Secretary of State for Culture, Media, and Sport Lucy Frazer at Brisbane Road, home of Leyton Orient Football Club, London
Lucy Frazer wants to press the FA over its stance on trans players - PA Wire/Victoria Jones

The Football Association has been summoned by the Government to explain why it has not banned transgender women from the female game.

The England & Wales Cricket Board will also be held to account next month over its own policy governing those to have been through male puberty during a roundtable arranged by the Culture Secretary.

A day after Lucy Frazer urged the FA and ECB to seriously explore banning trans women from female-only competitions, Telegraph Sport can reveal she has written to sporting bodies asking them to attend a roundtable on April 15 to discuss their approaches to the safeguarding of women and girls in competitive sport at all levels.

She wrote: “This should be a primary consideration for governing bodies. Many sports have taken steps at the elite level to embed these principles in their guidance, but it’s also important that we come together to discuss how these policies are being implemented at the grassroots level.”

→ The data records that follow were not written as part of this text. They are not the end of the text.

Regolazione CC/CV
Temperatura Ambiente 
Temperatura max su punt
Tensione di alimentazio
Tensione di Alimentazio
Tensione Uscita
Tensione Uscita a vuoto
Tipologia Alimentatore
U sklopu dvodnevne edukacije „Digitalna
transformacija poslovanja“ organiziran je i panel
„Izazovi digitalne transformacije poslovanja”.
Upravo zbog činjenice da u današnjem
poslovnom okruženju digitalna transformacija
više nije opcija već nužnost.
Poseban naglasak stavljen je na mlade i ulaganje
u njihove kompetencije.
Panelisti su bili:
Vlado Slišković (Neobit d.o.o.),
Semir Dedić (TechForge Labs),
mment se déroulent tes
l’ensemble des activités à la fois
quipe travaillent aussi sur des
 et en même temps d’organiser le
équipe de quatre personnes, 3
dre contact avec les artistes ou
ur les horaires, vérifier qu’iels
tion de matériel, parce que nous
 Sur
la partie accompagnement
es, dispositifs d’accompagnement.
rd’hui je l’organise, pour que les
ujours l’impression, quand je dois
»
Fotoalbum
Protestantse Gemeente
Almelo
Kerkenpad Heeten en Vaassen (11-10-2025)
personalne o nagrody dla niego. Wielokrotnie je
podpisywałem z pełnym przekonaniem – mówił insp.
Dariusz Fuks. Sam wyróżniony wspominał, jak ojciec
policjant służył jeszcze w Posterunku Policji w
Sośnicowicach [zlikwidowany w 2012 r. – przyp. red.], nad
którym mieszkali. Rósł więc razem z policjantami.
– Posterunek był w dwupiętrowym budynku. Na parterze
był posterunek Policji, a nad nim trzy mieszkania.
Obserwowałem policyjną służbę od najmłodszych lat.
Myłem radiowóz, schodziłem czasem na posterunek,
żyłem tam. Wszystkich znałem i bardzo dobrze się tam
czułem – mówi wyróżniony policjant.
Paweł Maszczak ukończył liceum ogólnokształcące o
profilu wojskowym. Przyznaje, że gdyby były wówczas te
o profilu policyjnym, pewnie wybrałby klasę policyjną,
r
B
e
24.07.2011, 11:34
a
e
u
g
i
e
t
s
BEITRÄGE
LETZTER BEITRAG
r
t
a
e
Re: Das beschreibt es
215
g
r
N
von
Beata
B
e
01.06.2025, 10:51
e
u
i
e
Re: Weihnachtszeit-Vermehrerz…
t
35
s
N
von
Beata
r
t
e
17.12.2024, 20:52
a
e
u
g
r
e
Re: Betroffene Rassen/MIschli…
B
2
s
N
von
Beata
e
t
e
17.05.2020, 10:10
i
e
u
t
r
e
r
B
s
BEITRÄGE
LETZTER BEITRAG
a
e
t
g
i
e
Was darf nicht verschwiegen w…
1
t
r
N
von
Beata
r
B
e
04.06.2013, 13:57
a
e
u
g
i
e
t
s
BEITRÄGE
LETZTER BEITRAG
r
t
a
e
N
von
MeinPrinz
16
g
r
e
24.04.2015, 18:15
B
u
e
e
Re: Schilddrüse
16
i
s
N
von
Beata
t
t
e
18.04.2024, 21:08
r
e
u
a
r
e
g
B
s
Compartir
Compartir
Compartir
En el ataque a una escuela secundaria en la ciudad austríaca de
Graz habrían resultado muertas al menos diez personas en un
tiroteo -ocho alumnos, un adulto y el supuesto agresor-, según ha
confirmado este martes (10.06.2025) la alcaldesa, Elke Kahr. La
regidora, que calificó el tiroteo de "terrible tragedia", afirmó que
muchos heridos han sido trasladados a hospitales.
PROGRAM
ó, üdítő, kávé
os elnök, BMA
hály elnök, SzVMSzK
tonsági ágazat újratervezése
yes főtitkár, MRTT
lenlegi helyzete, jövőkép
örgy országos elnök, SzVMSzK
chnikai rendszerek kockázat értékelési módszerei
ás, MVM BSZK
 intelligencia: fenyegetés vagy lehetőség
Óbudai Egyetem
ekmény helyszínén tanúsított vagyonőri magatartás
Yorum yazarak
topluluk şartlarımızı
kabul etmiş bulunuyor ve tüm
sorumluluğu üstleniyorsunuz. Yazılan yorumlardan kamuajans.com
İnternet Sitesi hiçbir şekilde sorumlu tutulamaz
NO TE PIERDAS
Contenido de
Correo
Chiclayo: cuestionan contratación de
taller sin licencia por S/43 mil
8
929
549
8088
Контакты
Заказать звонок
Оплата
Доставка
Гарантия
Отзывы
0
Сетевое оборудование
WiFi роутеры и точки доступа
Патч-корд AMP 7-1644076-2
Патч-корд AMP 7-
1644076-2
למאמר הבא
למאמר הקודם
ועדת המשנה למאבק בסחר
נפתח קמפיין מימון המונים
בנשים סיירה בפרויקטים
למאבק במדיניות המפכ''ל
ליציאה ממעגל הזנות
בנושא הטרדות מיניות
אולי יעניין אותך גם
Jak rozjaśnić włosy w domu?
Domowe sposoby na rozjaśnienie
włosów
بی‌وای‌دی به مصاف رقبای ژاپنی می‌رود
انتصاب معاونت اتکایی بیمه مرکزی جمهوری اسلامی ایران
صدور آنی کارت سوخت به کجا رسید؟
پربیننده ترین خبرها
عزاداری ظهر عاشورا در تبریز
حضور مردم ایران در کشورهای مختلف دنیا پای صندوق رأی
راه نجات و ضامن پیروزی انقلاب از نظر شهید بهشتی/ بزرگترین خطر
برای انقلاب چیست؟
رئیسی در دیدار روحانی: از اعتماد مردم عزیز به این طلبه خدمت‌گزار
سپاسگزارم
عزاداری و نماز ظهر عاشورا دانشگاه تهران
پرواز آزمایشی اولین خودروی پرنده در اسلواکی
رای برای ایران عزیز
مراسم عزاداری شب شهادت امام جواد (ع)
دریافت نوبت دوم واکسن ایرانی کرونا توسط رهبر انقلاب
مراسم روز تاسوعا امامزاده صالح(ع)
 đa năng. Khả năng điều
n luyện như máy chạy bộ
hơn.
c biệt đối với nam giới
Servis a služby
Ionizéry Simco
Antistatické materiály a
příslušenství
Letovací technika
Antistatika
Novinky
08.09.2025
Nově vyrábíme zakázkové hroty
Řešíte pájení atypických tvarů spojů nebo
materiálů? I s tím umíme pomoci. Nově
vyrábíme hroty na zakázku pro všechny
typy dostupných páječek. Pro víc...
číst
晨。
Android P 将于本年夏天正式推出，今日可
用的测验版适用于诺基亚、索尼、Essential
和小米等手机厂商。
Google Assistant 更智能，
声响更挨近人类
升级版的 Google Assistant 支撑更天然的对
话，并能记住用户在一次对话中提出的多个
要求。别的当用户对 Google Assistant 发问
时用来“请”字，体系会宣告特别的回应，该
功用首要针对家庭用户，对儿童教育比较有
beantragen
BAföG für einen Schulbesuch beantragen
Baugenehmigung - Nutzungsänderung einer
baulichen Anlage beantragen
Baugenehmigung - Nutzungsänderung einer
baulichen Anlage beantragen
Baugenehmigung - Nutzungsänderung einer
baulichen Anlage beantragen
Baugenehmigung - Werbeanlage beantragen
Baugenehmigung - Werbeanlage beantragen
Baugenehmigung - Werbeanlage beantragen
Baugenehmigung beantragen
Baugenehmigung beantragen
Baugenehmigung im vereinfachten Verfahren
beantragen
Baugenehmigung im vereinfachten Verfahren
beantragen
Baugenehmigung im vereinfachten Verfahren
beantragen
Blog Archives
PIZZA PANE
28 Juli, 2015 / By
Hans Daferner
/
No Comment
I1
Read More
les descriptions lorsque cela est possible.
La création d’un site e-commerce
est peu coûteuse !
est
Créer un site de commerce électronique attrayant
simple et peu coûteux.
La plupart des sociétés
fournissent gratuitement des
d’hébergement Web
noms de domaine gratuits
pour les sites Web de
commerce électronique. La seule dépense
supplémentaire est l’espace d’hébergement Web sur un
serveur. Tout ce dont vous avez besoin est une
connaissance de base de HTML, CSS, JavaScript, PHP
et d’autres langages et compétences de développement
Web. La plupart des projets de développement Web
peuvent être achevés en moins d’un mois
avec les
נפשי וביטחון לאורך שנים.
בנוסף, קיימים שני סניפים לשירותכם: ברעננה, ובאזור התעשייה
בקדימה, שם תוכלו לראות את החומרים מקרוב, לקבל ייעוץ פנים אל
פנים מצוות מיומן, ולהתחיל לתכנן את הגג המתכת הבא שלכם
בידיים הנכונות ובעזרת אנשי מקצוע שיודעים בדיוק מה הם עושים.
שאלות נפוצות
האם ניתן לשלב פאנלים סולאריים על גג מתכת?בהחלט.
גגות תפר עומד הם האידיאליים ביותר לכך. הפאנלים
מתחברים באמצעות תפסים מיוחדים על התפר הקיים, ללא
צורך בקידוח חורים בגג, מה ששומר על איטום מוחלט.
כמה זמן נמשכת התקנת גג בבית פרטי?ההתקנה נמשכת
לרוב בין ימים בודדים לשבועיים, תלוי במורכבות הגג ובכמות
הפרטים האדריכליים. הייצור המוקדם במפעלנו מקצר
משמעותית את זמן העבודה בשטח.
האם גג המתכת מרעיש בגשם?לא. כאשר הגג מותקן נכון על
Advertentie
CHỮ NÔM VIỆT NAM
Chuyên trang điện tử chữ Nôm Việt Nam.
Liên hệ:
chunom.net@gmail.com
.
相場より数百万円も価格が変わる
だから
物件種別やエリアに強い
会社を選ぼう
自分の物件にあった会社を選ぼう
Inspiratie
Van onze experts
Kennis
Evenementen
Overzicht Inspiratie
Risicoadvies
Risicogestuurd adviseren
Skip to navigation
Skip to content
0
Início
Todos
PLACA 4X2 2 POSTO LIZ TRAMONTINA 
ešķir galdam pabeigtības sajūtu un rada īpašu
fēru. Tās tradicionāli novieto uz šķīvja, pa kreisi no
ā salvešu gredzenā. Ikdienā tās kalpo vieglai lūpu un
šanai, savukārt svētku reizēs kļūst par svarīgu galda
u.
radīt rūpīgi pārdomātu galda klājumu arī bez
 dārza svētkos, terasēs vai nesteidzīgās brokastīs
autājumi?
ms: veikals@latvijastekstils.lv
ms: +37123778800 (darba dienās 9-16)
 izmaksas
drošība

Frazer also wrote separately to Sharron Davies, a leading voice in the campaign to ban trans women from female-only sport, following a letter from the swimming icon to the Culture Secretary raising concerns about the issue.

“In August, my department published an updated sport strategy, which was clear and unambiguous on this issue,” Frazer wrote.

“Attempts at trans inclusion cannot come at the cost of competitive fairness and the safety of women and girls. And it is not possible to reconcile self-identification with competitive fairness and safety in every sport, especially where those born male have a physical advantage. This is common sense, and it is government policy. We have consistently pressed national governing bodies to prioritise common sense policies that reflect our position.”

Those invited to next month’s roundtable include sporting bodies that have updated their trans guidance, such as Swim England and British Cycling, as well as those still reviewing their policies, such as the FA, ECB and England Netball.

The transgender policies of both the FA and the ECB have long been under review, with both bodies currently allowing trans women to compete with women subject to certain criteria.

In football, players must show their testosterone levels are “within natal female range for an appropriate length of time so as to minimise any potential advantage”.

The ECB’s guidance currently allows trans women to compete in female competition, saying players should be accepted in the gender with which they identify, albeit with written clearance required in elite competition.